Saved data entries:
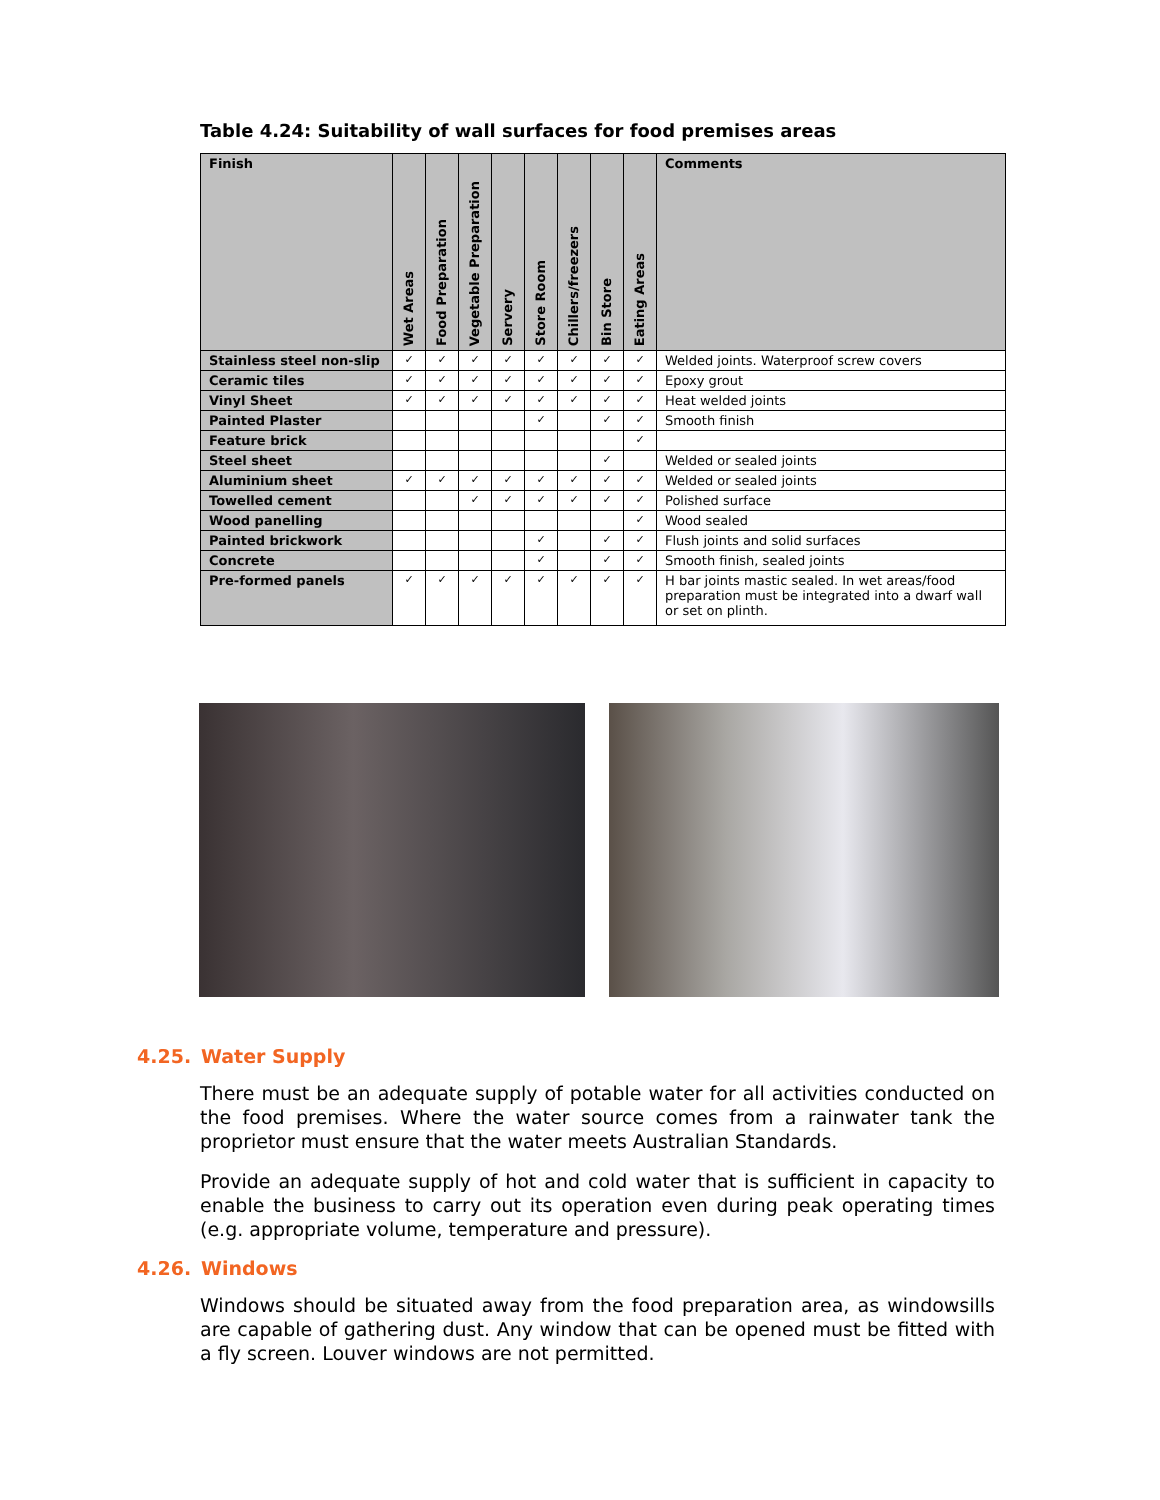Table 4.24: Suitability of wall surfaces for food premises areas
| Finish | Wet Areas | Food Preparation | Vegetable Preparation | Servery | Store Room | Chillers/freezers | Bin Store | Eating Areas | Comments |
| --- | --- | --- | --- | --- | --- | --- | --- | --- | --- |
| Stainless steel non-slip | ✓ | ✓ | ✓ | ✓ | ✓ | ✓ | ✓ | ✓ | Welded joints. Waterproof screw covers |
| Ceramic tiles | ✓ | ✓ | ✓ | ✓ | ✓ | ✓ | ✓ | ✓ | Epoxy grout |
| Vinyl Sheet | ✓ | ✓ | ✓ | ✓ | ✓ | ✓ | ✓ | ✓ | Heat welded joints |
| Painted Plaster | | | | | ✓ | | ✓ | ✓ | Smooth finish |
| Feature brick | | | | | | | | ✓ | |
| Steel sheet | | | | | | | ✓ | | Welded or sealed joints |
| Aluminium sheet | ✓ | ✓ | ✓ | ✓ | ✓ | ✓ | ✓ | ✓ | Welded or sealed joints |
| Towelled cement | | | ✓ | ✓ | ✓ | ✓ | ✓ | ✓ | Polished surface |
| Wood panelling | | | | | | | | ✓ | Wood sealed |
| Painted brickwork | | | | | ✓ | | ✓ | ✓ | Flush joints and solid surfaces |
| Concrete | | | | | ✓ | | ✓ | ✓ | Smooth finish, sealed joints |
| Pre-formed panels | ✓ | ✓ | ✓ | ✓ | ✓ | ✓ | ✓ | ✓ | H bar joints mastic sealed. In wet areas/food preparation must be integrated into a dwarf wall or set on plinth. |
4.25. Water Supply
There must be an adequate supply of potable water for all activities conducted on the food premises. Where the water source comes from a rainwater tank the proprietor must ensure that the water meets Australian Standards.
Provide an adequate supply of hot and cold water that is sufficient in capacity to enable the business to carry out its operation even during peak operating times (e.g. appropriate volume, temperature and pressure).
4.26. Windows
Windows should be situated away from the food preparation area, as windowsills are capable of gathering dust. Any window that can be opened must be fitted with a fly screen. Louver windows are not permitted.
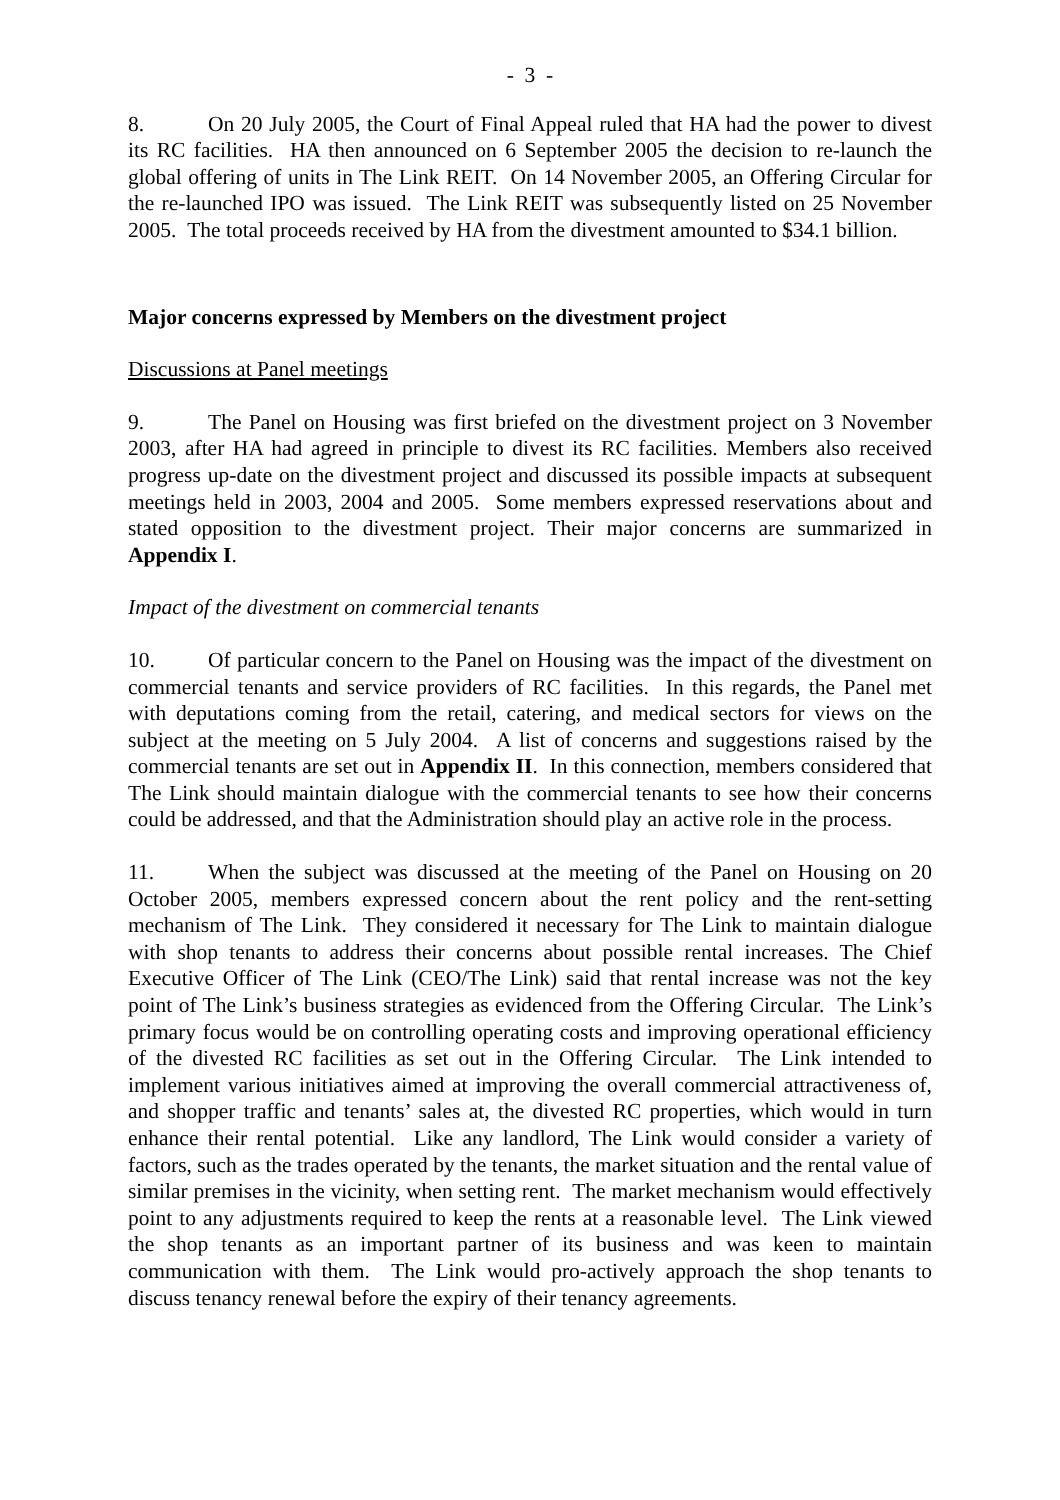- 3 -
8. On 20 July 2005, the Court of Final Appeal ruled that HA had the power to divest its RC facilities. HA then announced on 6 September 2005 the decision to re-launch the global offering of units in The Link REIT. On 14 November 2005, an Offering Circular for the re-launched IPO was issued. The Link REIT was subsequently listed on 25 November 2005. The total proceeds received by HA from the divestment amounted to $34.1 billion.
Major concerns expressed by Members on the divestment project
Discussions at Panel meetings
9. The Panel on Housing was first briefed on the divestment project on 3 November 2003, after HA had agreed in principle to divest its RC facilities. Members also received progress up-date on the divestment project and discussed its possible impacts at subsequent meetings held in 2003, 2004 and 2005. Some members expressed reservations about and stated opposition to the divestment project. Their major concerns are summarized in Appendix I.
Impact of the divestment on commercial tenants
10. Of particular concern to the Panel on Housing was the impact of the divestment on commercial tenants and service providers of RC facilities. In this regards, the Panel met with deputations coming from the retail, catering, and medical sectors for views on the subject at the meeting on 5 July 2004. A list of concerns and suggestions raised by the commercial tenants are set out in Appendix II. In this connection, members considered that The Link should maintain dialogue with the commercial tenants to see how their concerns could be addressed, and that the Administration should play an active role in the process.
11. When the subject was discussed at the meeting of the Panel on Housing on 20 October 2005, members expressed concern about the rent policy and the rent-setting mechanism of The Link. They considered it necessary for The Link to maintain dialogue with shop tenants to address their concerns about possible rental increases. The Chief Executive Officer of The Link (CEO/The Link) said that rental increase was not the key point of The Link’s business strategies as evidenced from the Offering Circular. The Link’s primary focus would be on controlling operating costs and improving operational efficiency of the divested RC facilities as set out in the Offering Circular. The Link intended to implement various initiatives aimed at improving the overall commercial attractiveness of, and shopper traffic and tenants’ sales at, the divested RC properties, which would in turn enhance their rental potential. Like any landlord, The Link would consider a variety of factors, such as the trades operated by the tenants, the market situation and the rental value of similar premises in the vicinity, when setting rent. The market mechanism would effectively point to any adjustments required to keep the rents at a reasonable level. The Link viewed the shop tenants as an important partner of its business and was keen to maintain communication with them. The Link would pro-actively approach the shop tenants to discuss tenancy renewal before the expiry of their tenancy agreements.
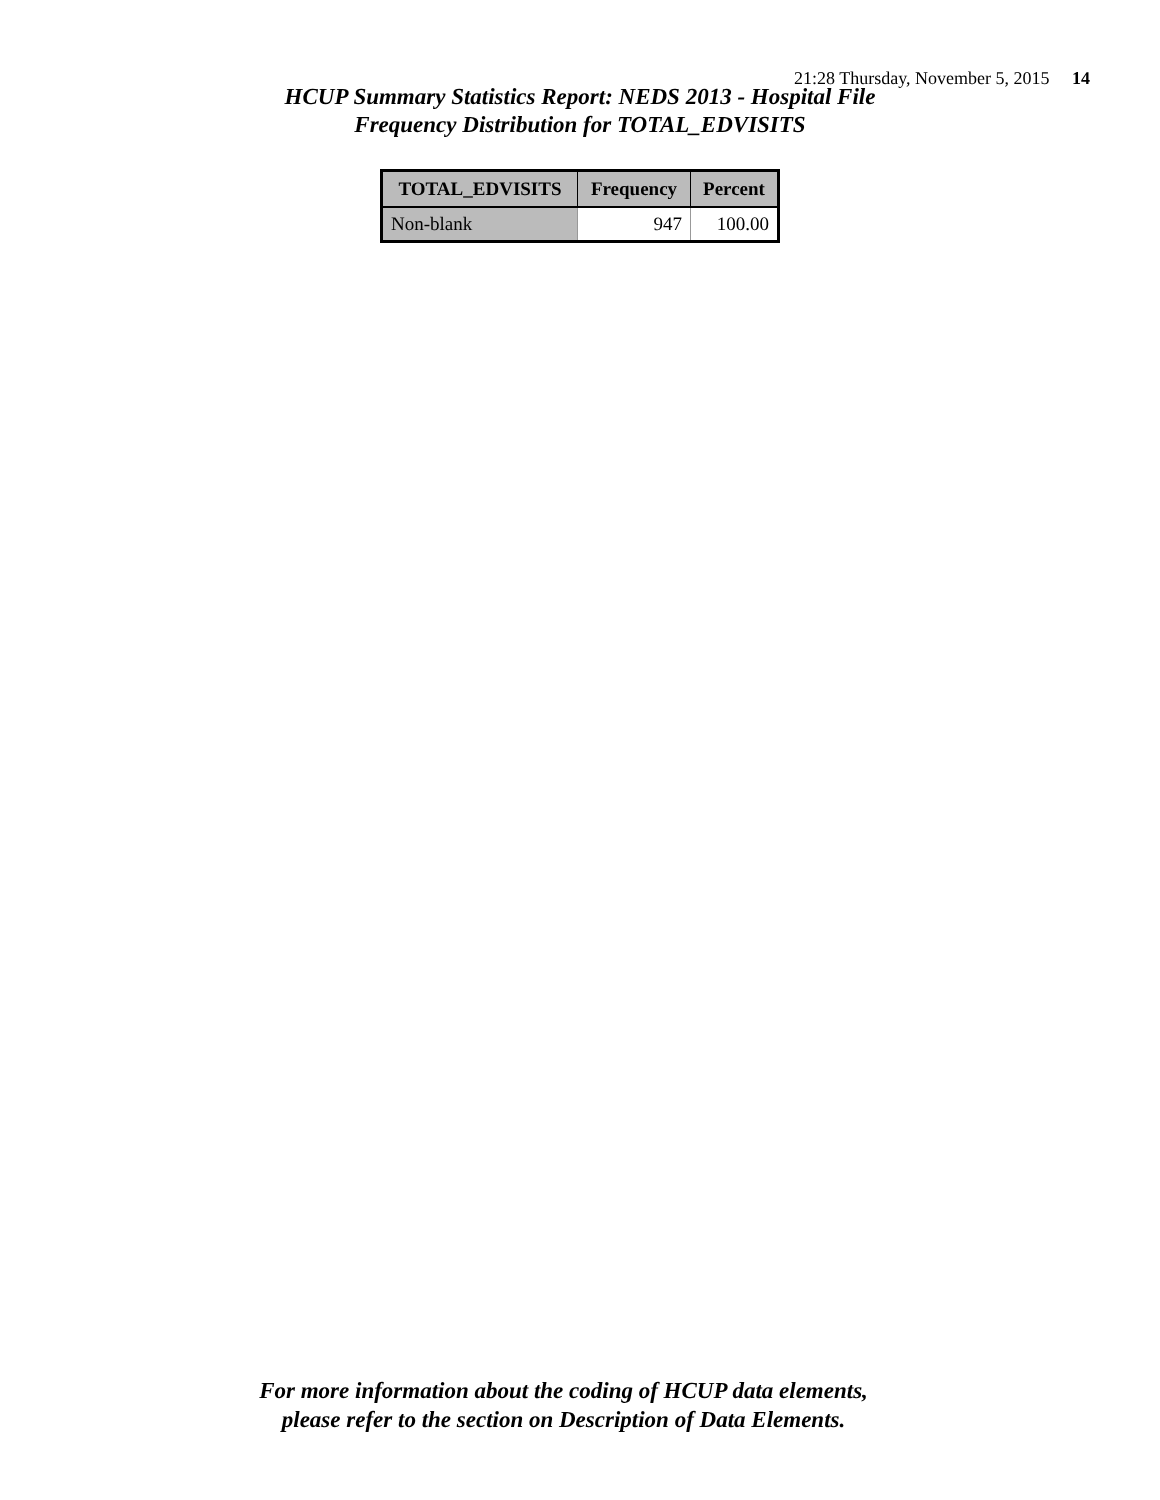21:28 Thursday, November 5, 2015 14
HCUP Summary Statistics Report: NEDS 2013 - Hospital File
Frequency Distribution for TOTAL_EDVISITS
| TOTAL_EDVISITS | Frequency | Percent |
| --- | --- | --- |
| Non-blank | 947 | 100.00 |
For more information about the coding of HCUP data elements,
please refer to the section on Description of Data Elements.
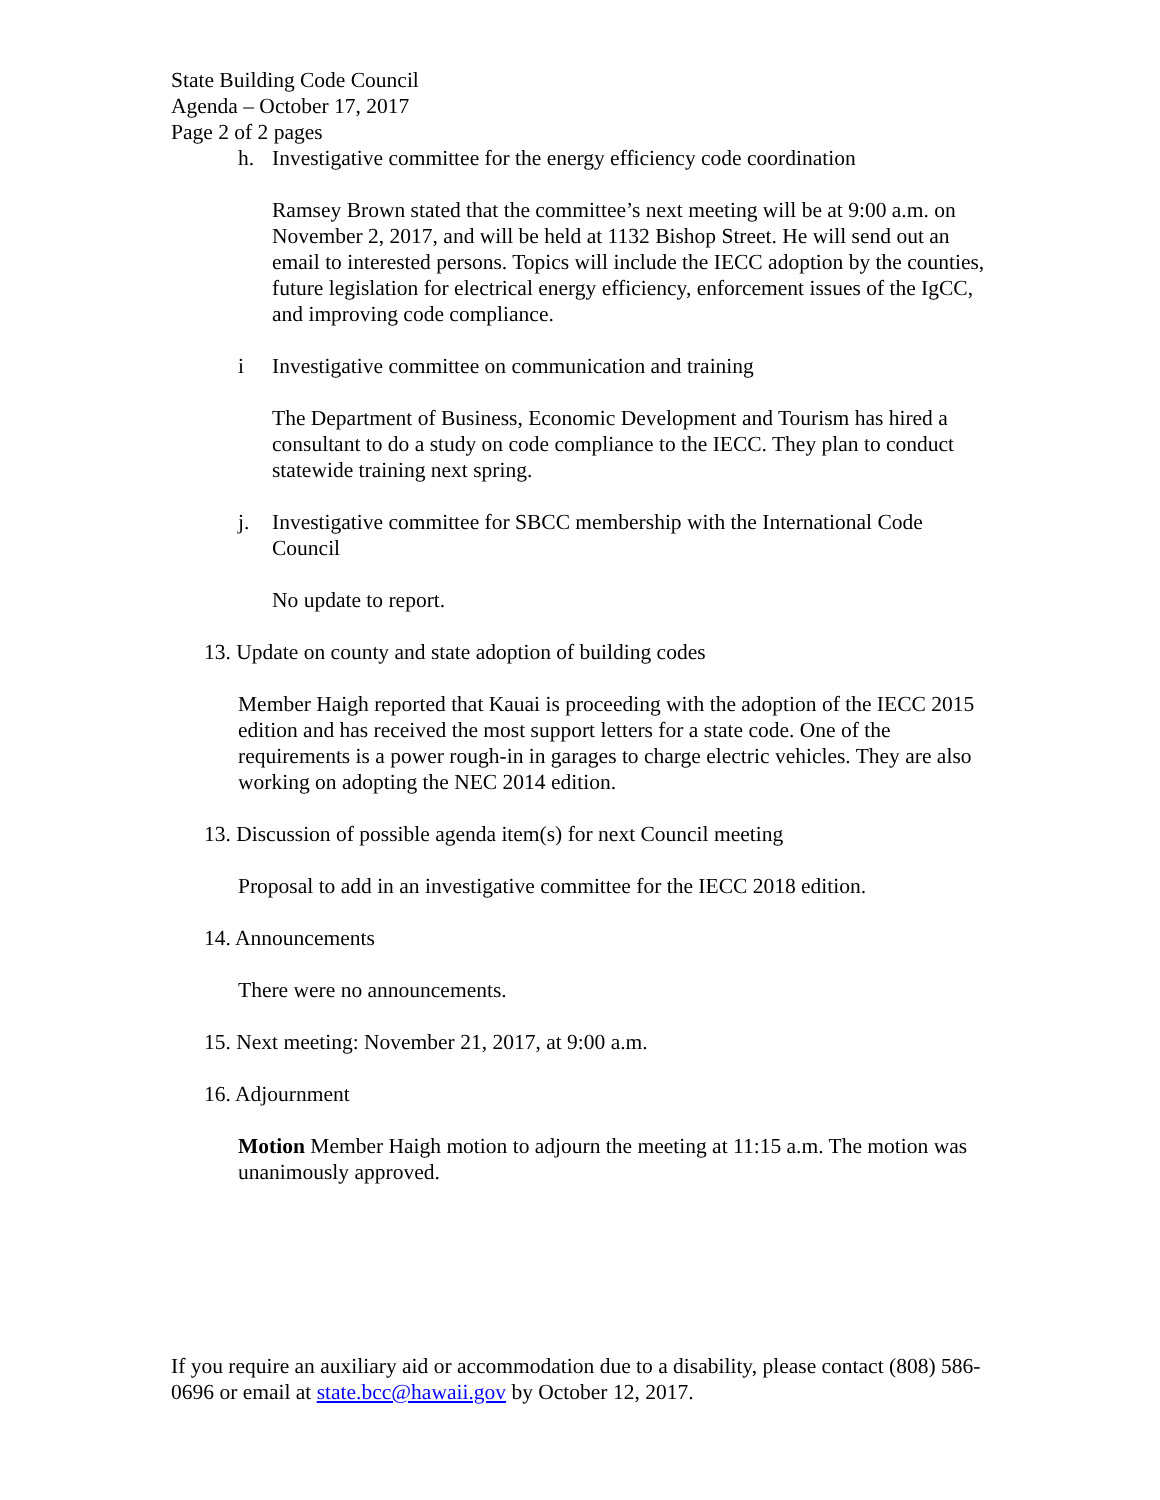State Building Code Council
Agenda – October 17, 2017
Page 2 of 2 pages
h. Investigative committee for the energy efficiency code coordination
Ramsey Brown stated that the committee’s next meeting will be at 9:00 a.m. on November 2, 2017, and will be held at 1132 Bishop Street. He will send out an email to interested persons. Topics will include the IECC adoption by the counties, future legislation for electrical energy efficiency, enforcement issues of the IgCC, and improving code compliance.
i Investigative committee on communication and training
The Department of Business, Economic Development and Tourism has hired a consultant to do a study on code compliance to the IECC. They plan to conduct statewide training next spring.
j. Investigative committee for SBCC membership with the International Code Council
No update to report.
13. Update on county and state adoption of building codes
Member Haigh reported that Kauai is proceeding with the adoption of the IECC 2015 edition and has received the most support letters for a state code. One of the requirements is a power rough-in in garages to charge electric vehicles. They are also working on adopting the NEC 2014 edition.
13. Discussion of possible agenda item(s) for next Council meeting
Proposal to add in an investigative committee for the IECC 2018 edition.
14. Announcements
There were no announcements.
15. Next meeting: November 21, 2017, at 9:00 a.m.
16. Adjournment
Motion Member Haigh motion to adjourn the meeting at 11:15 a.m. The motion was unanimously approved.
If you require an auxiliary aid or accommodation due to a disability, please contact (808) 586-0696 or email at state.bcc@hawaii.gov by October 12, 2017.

Task to carry out:
Starting at the line that contains "Motion Member Haigh", retype every line through the end of the records exactly, and nothing else.

Response to the exercise:
Motion Member Haigh motion to adjourn the meeting at 11:15 a.m. The motion was unanimously approved.
If you require an auxiliary aid or accommodation due to a disability, please contact (808) 586-0696 or email at state.bcc@hawaii.gov by October 12, 2017.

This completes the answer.